Provided records section start

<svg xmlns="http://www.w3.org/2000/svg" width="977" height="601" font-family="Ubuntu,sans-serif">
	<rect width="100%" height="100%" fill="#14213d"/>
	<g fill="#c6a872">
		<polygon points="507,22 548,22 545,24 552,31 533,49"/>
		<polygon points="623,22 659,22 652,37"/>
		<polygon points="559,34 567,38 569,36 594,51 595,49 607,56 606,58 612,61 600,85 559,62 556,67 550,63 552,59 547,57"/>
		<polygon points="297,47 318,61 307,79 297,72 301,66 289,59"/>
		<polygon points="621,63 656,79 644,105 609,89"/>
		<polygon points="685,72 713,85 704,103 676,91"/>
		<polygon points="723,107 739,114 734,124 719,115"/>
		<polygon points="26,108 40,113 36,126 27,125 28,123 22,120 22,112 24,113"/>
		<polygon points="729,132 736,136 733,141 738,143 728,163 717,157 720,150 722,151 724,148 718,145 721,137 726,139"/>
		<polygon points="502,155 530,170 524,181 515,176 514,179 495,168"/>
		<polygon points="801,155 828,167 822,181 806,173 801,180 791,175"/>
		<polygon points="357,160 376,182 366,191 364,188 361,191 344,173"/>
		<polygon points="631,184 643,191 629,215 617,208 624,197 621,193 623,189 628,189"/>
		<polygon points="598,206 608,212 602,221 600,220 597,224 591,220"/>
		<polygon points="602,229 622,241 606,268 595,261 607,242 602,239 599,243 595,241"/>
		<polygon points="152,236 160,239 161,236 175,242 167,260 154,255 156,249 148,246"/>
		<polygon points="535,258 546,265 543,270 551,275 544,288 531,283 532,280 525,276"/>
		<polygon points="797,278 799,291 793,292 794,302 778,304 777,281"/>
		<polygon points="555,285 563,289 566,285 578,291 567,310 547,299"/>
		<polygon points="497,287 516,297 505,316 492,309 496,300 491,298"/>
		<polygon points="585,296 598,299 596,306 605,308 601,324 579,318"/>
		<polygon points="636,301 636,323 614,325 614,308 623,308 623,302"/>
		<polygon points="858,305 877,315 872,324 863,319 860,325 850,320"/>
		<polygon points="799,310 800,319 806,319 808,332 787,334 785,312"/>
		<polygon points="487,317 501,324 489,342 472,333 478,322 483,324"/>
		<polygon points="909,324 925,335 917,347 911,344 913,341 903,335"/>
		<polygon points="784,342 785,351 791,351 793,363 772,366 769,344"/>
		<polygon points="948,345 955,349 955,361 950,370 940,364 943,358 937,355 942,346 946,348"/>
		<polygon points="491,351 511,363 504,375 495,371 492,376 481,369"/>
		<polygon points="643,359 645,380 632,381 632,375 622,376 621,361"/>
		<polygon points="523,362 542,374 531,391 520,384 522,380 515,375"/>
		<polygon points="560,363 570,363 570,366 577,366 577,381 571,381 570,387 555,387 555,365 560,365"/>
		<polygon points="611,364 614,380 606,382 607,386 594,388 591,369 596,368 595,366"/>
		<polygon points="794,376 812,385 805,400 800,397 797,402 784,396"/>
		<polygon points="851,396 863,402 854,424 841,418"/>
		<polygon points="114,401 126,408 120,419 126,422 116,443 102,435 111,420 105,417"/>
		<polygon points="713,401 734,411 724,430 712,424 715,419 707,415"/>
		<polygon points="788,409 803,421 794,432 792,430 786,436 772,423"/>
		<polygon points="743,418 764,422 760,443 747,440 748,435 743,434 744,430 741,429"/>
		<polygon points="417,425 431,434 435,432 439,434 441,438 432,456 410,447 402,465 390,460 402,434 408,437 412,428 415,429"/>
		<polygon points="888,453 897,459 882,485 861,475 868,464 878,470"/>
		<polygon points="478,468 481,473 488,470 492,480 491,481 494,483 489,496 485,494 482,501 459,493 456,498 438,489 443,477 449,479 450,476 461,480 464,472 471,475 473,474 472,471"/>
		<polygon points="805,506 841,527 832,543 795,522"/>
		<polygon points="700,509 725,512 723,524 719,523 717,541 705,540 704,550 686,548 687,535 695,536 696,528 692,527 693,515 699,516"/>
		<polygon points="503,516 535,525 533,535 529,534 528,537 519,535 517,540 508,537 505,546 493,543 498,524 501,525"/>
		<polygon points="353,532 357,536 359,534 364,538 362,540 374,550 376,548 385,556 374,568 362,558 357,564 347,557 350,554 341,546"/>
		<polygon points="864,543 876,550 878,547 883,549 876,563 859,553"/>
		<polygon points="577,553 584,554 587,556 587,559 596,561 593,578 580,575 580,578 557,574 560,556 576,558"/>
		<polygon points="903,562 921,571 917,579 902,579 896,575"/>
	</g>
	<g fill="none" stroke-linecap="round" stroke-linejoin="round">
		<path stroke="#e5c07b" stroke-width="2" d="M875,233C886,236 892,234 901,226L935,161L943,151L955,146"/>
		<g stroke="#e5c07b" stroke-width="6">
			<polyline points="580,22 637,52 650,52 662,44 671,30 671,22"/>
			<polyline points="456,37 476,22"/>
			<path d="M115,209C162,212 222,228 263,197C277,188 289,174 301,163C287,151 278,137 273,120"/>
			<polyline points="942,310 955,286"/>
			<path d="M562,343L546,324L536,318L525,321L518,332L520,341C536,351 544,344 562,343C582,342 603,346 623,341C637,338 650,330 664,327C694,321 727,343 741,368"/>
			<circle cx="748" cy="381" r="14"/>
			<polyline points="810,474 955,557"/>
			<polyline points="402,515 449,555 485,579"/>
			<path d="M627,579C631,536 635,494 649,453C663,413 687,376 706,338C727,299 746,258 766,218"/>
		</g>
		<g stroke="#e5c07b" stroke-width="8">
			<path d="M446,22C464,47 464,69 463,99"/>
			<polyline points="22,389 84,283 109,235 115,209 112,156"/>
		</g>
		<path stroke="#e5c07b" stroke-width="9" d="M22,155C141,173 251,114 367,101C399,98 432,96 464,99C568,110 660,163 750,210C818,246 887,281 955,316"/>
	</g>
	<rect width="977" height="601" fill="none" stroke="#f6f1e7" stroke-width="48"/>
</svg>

Provided records section end

> **Your assignment**: Return every record in full, word for word.

> **Finished task**:
<svg xmlns="http://www.w3.org/2000/svg" width="977" height="601" font-family="Ubuntu,sans-serif">
	<rect width="100%" height="100%" fill="#14213d"/>
	<g fill="#c6a872">
		<polygon points="507,22 548,22 545,24 552,31 533,49"/>
		<polygon points="623,22 659,22 652,37"/>
		<polygon points="559,34 567,38 569,36 594,51 595,49 607,56 606,58 612,61 600,85 559,62 556,67 550,63 552,59 547,57"/>
		<polygon points="297,47 318,61 307,79 297,72 301,66 289,59"/>
		<polygon points="621,63 656,79 644,105 609,89"/>
		<polygon points="685,72 713,85 704,103 676,91"/>
		<polygon points="723,107 739,114 734,124 719,115"/>
		<polygon points="26,108 40,113 36,126 27,125 28,123 22,120 22,112 24,113"/>
		<polygon points="729,132 736,136 733,141 738,143 728,163 717,157 720,150 722,151 724,148 718,145 721,137 726,139"/>
		<polygon points="502,155 530,170 524,181 515,176 514,179 495,168"/>
		<polygon points="801,155 828,167 822,181 806,173 801,180 791,175"/>
		<polygon points="357,160 376,182 366,191 364,188 361,191 344,173"/>
		<polygon points="631,184 643,191 629,215 617,208 624,197 621,193 623,189 628,189"/>
		<polygon points="598,206 608,212 602,221 600,220 597,224 591,220"/>
		<polygon points="602,229 622,241 606,268 595,261 607,242 602,239 599,243 595,241"/>
		<polygon points="152,236 160,239 161,236 175,242 167,260 154,255 156,249 148,246"/>
		<polygon points="535,258 546,265 543,270 551,275 544,288 531,283 532,280 525,276"/>
		<polygon points="797,278 799,291 793,292 794,302 778,304 777,281"/>
		<polygon points="555,285 563,289 566,285 578,291 567,310 547,299"/>
		<polygon points="497,287 516,297 505,316 492,309 496,300 491,298"/>
		<polygon points="585,296 598,299 596,306 605,308 601,324 579,318"/>
		<polygon points="636,301 636,323 614,325 614,308 623,308 623,302"/>
		<polygon points="858,305 877,315 872,324 863,319 860,325 850,320"/>
		<polygon points="799,310 800,319 806,319 808,332 787,334 785,312"/>
		<polygon points="487,317 501,324 489,342 472,333 478,322 483,324"/>
		<polygon points="909,324 925,335 917,347 911,344 913,341 903,335"/>
		<polygon points="784,342 785,351 791,351 793,363 772,366 769,344"/>
		<polygon points="948,345 955,349 955,361 950,370 940,364 943,358 937,355 942,346 946,348"/>
		<polygon points="491,351 511,363 504,375 495,371 492,376 481,369"/>
		<polygon points="643,359 645,380 632,381 632,375 622,376 621,361"/>
		<polygon points="523,362 542,374 531,391 520,384 522,380 515,375"/>
		<polygon points="560,363 570,363 570,366 577,366 577,381 571,381 570,387 555,387 555,365 560,365"/>
		<polygon points="611,364 614,380 606,382 607,386 594,388 591,369 596,368 595,366"/>
		<polygon points="794,376 812,385 805,400 800,397 797,402 784,396"/>
		<polygon points="851,396 863,402 854,424 841,418"/>
		<polygon points="114,401 126,408 120,419 126,422 116,443 102,435 111,420 105,417"/>
		<polygon points="713,401 734,411 724,430 712,424 715,419 707,415"/>
		<polygon points="788,409 803,421 794,432 792,430 786,436 772,423"/>
		<polygon points="743,418 764,422 760,443 747,440 748,435 743,434 744,430 741,429"/>
		<polygon points="417,425 431,434 435,432 439,434 441,438 432,456 410,447 402,465 390,460 402,434 408,437 412,428 415,429"/>
		<polygon points="888,453 897,459 882,485 861,475 868,464 878,470"/>
		<polygon points="478,468 481,473 488,470 492,480 491,481 494,483 489,496 485,494 482,501 459,493 456,498 438,489 443,477 449,479 450,476 461,480 464,472 471,475 473,474 472,471"/>
		<polygon points="805,506 841,527 832,543 795,522"/>
		<polygon points="700,509 725,512 723,524 719,523 717,541 705,540 704,550 686,548 687,535 695,536 696,528 692,527 693,515 699,516"/>
		<polygon points="503,516 535,525 533,535 529,534 528,537 519,535 517,540 508,537 505,546 493,543 498,524 501,525"/>
		<polygon points="353,532 357,536 359,534 364,538 362,540 374,550 376,548 385,556 374,568 362,558 357,564 347,557 350,554 341,546"/>
		<polygon points="864,543 876,550 878,547 883,549 876,563 859,553"/>
		<polygon points="577,553 584,554 587,556 587,559 596,561 593,578 580,575 580,578 557,574 560,556 576,558"/>
		<polygon points="903,562 921,571 917,579 902,579 896,575"/>
	</g>
	<g fill="none" stroke-linecap="round" stroke-linejoin="round">
		<path stroke="#e5c07b" stroke-width="2" d="M875,233C886,236 892,234 901,226L935,161L943,151L955,146"/>
		<g stroke="#e5c07b" stroke-width="6">
			<polyline points="580,22 637,52 650,52 662,44 671,30 671,22"/>
			<polyline points="456,37 476,22"/>
			<path d="M115,209C162,212 222,228 263,197C277,188 289,174 301,163C287,151 278,137 273,120"/>
			<polyline points="942,310 955,286"/>
			<path d="M562,343L546,324L536,318L525,321L518,332L520,341C536,351 544,344 562,343C582,342 603,346 623,341C637,338 650,330 664,327C694,321 727,343 741,368"/>
			<circle cx="748" cy="381" r="14"/>
			<polyline points="810,474 955,557"/>
			<polyline points="402,515 449,555 485,579"/>
			<path d="M627,579C631,536 635,494 649,453C663,413 687,376 706,338C727,299 746,258 766,218"/>
		</g>
		<g stroke="#e5c07b" stroke-width="8">
			<path d="M446,22C464,47 464,69 463,99"/>
			<polyline points="22,389 84,283 109,235 115,209 112,156"/>
		</g>
		<path stroke="#e5c07b" stroke-width="9" d="M22,155C141,173 251,114 367,101C399,98 432,96 464,99C568,110 660,163 750,210C818,246 887,281 955,316"/>
	</g>
	<rect width="977" height="601" fill="none" stroke="#f6f1e7" stroke-width="48"/>
</svg>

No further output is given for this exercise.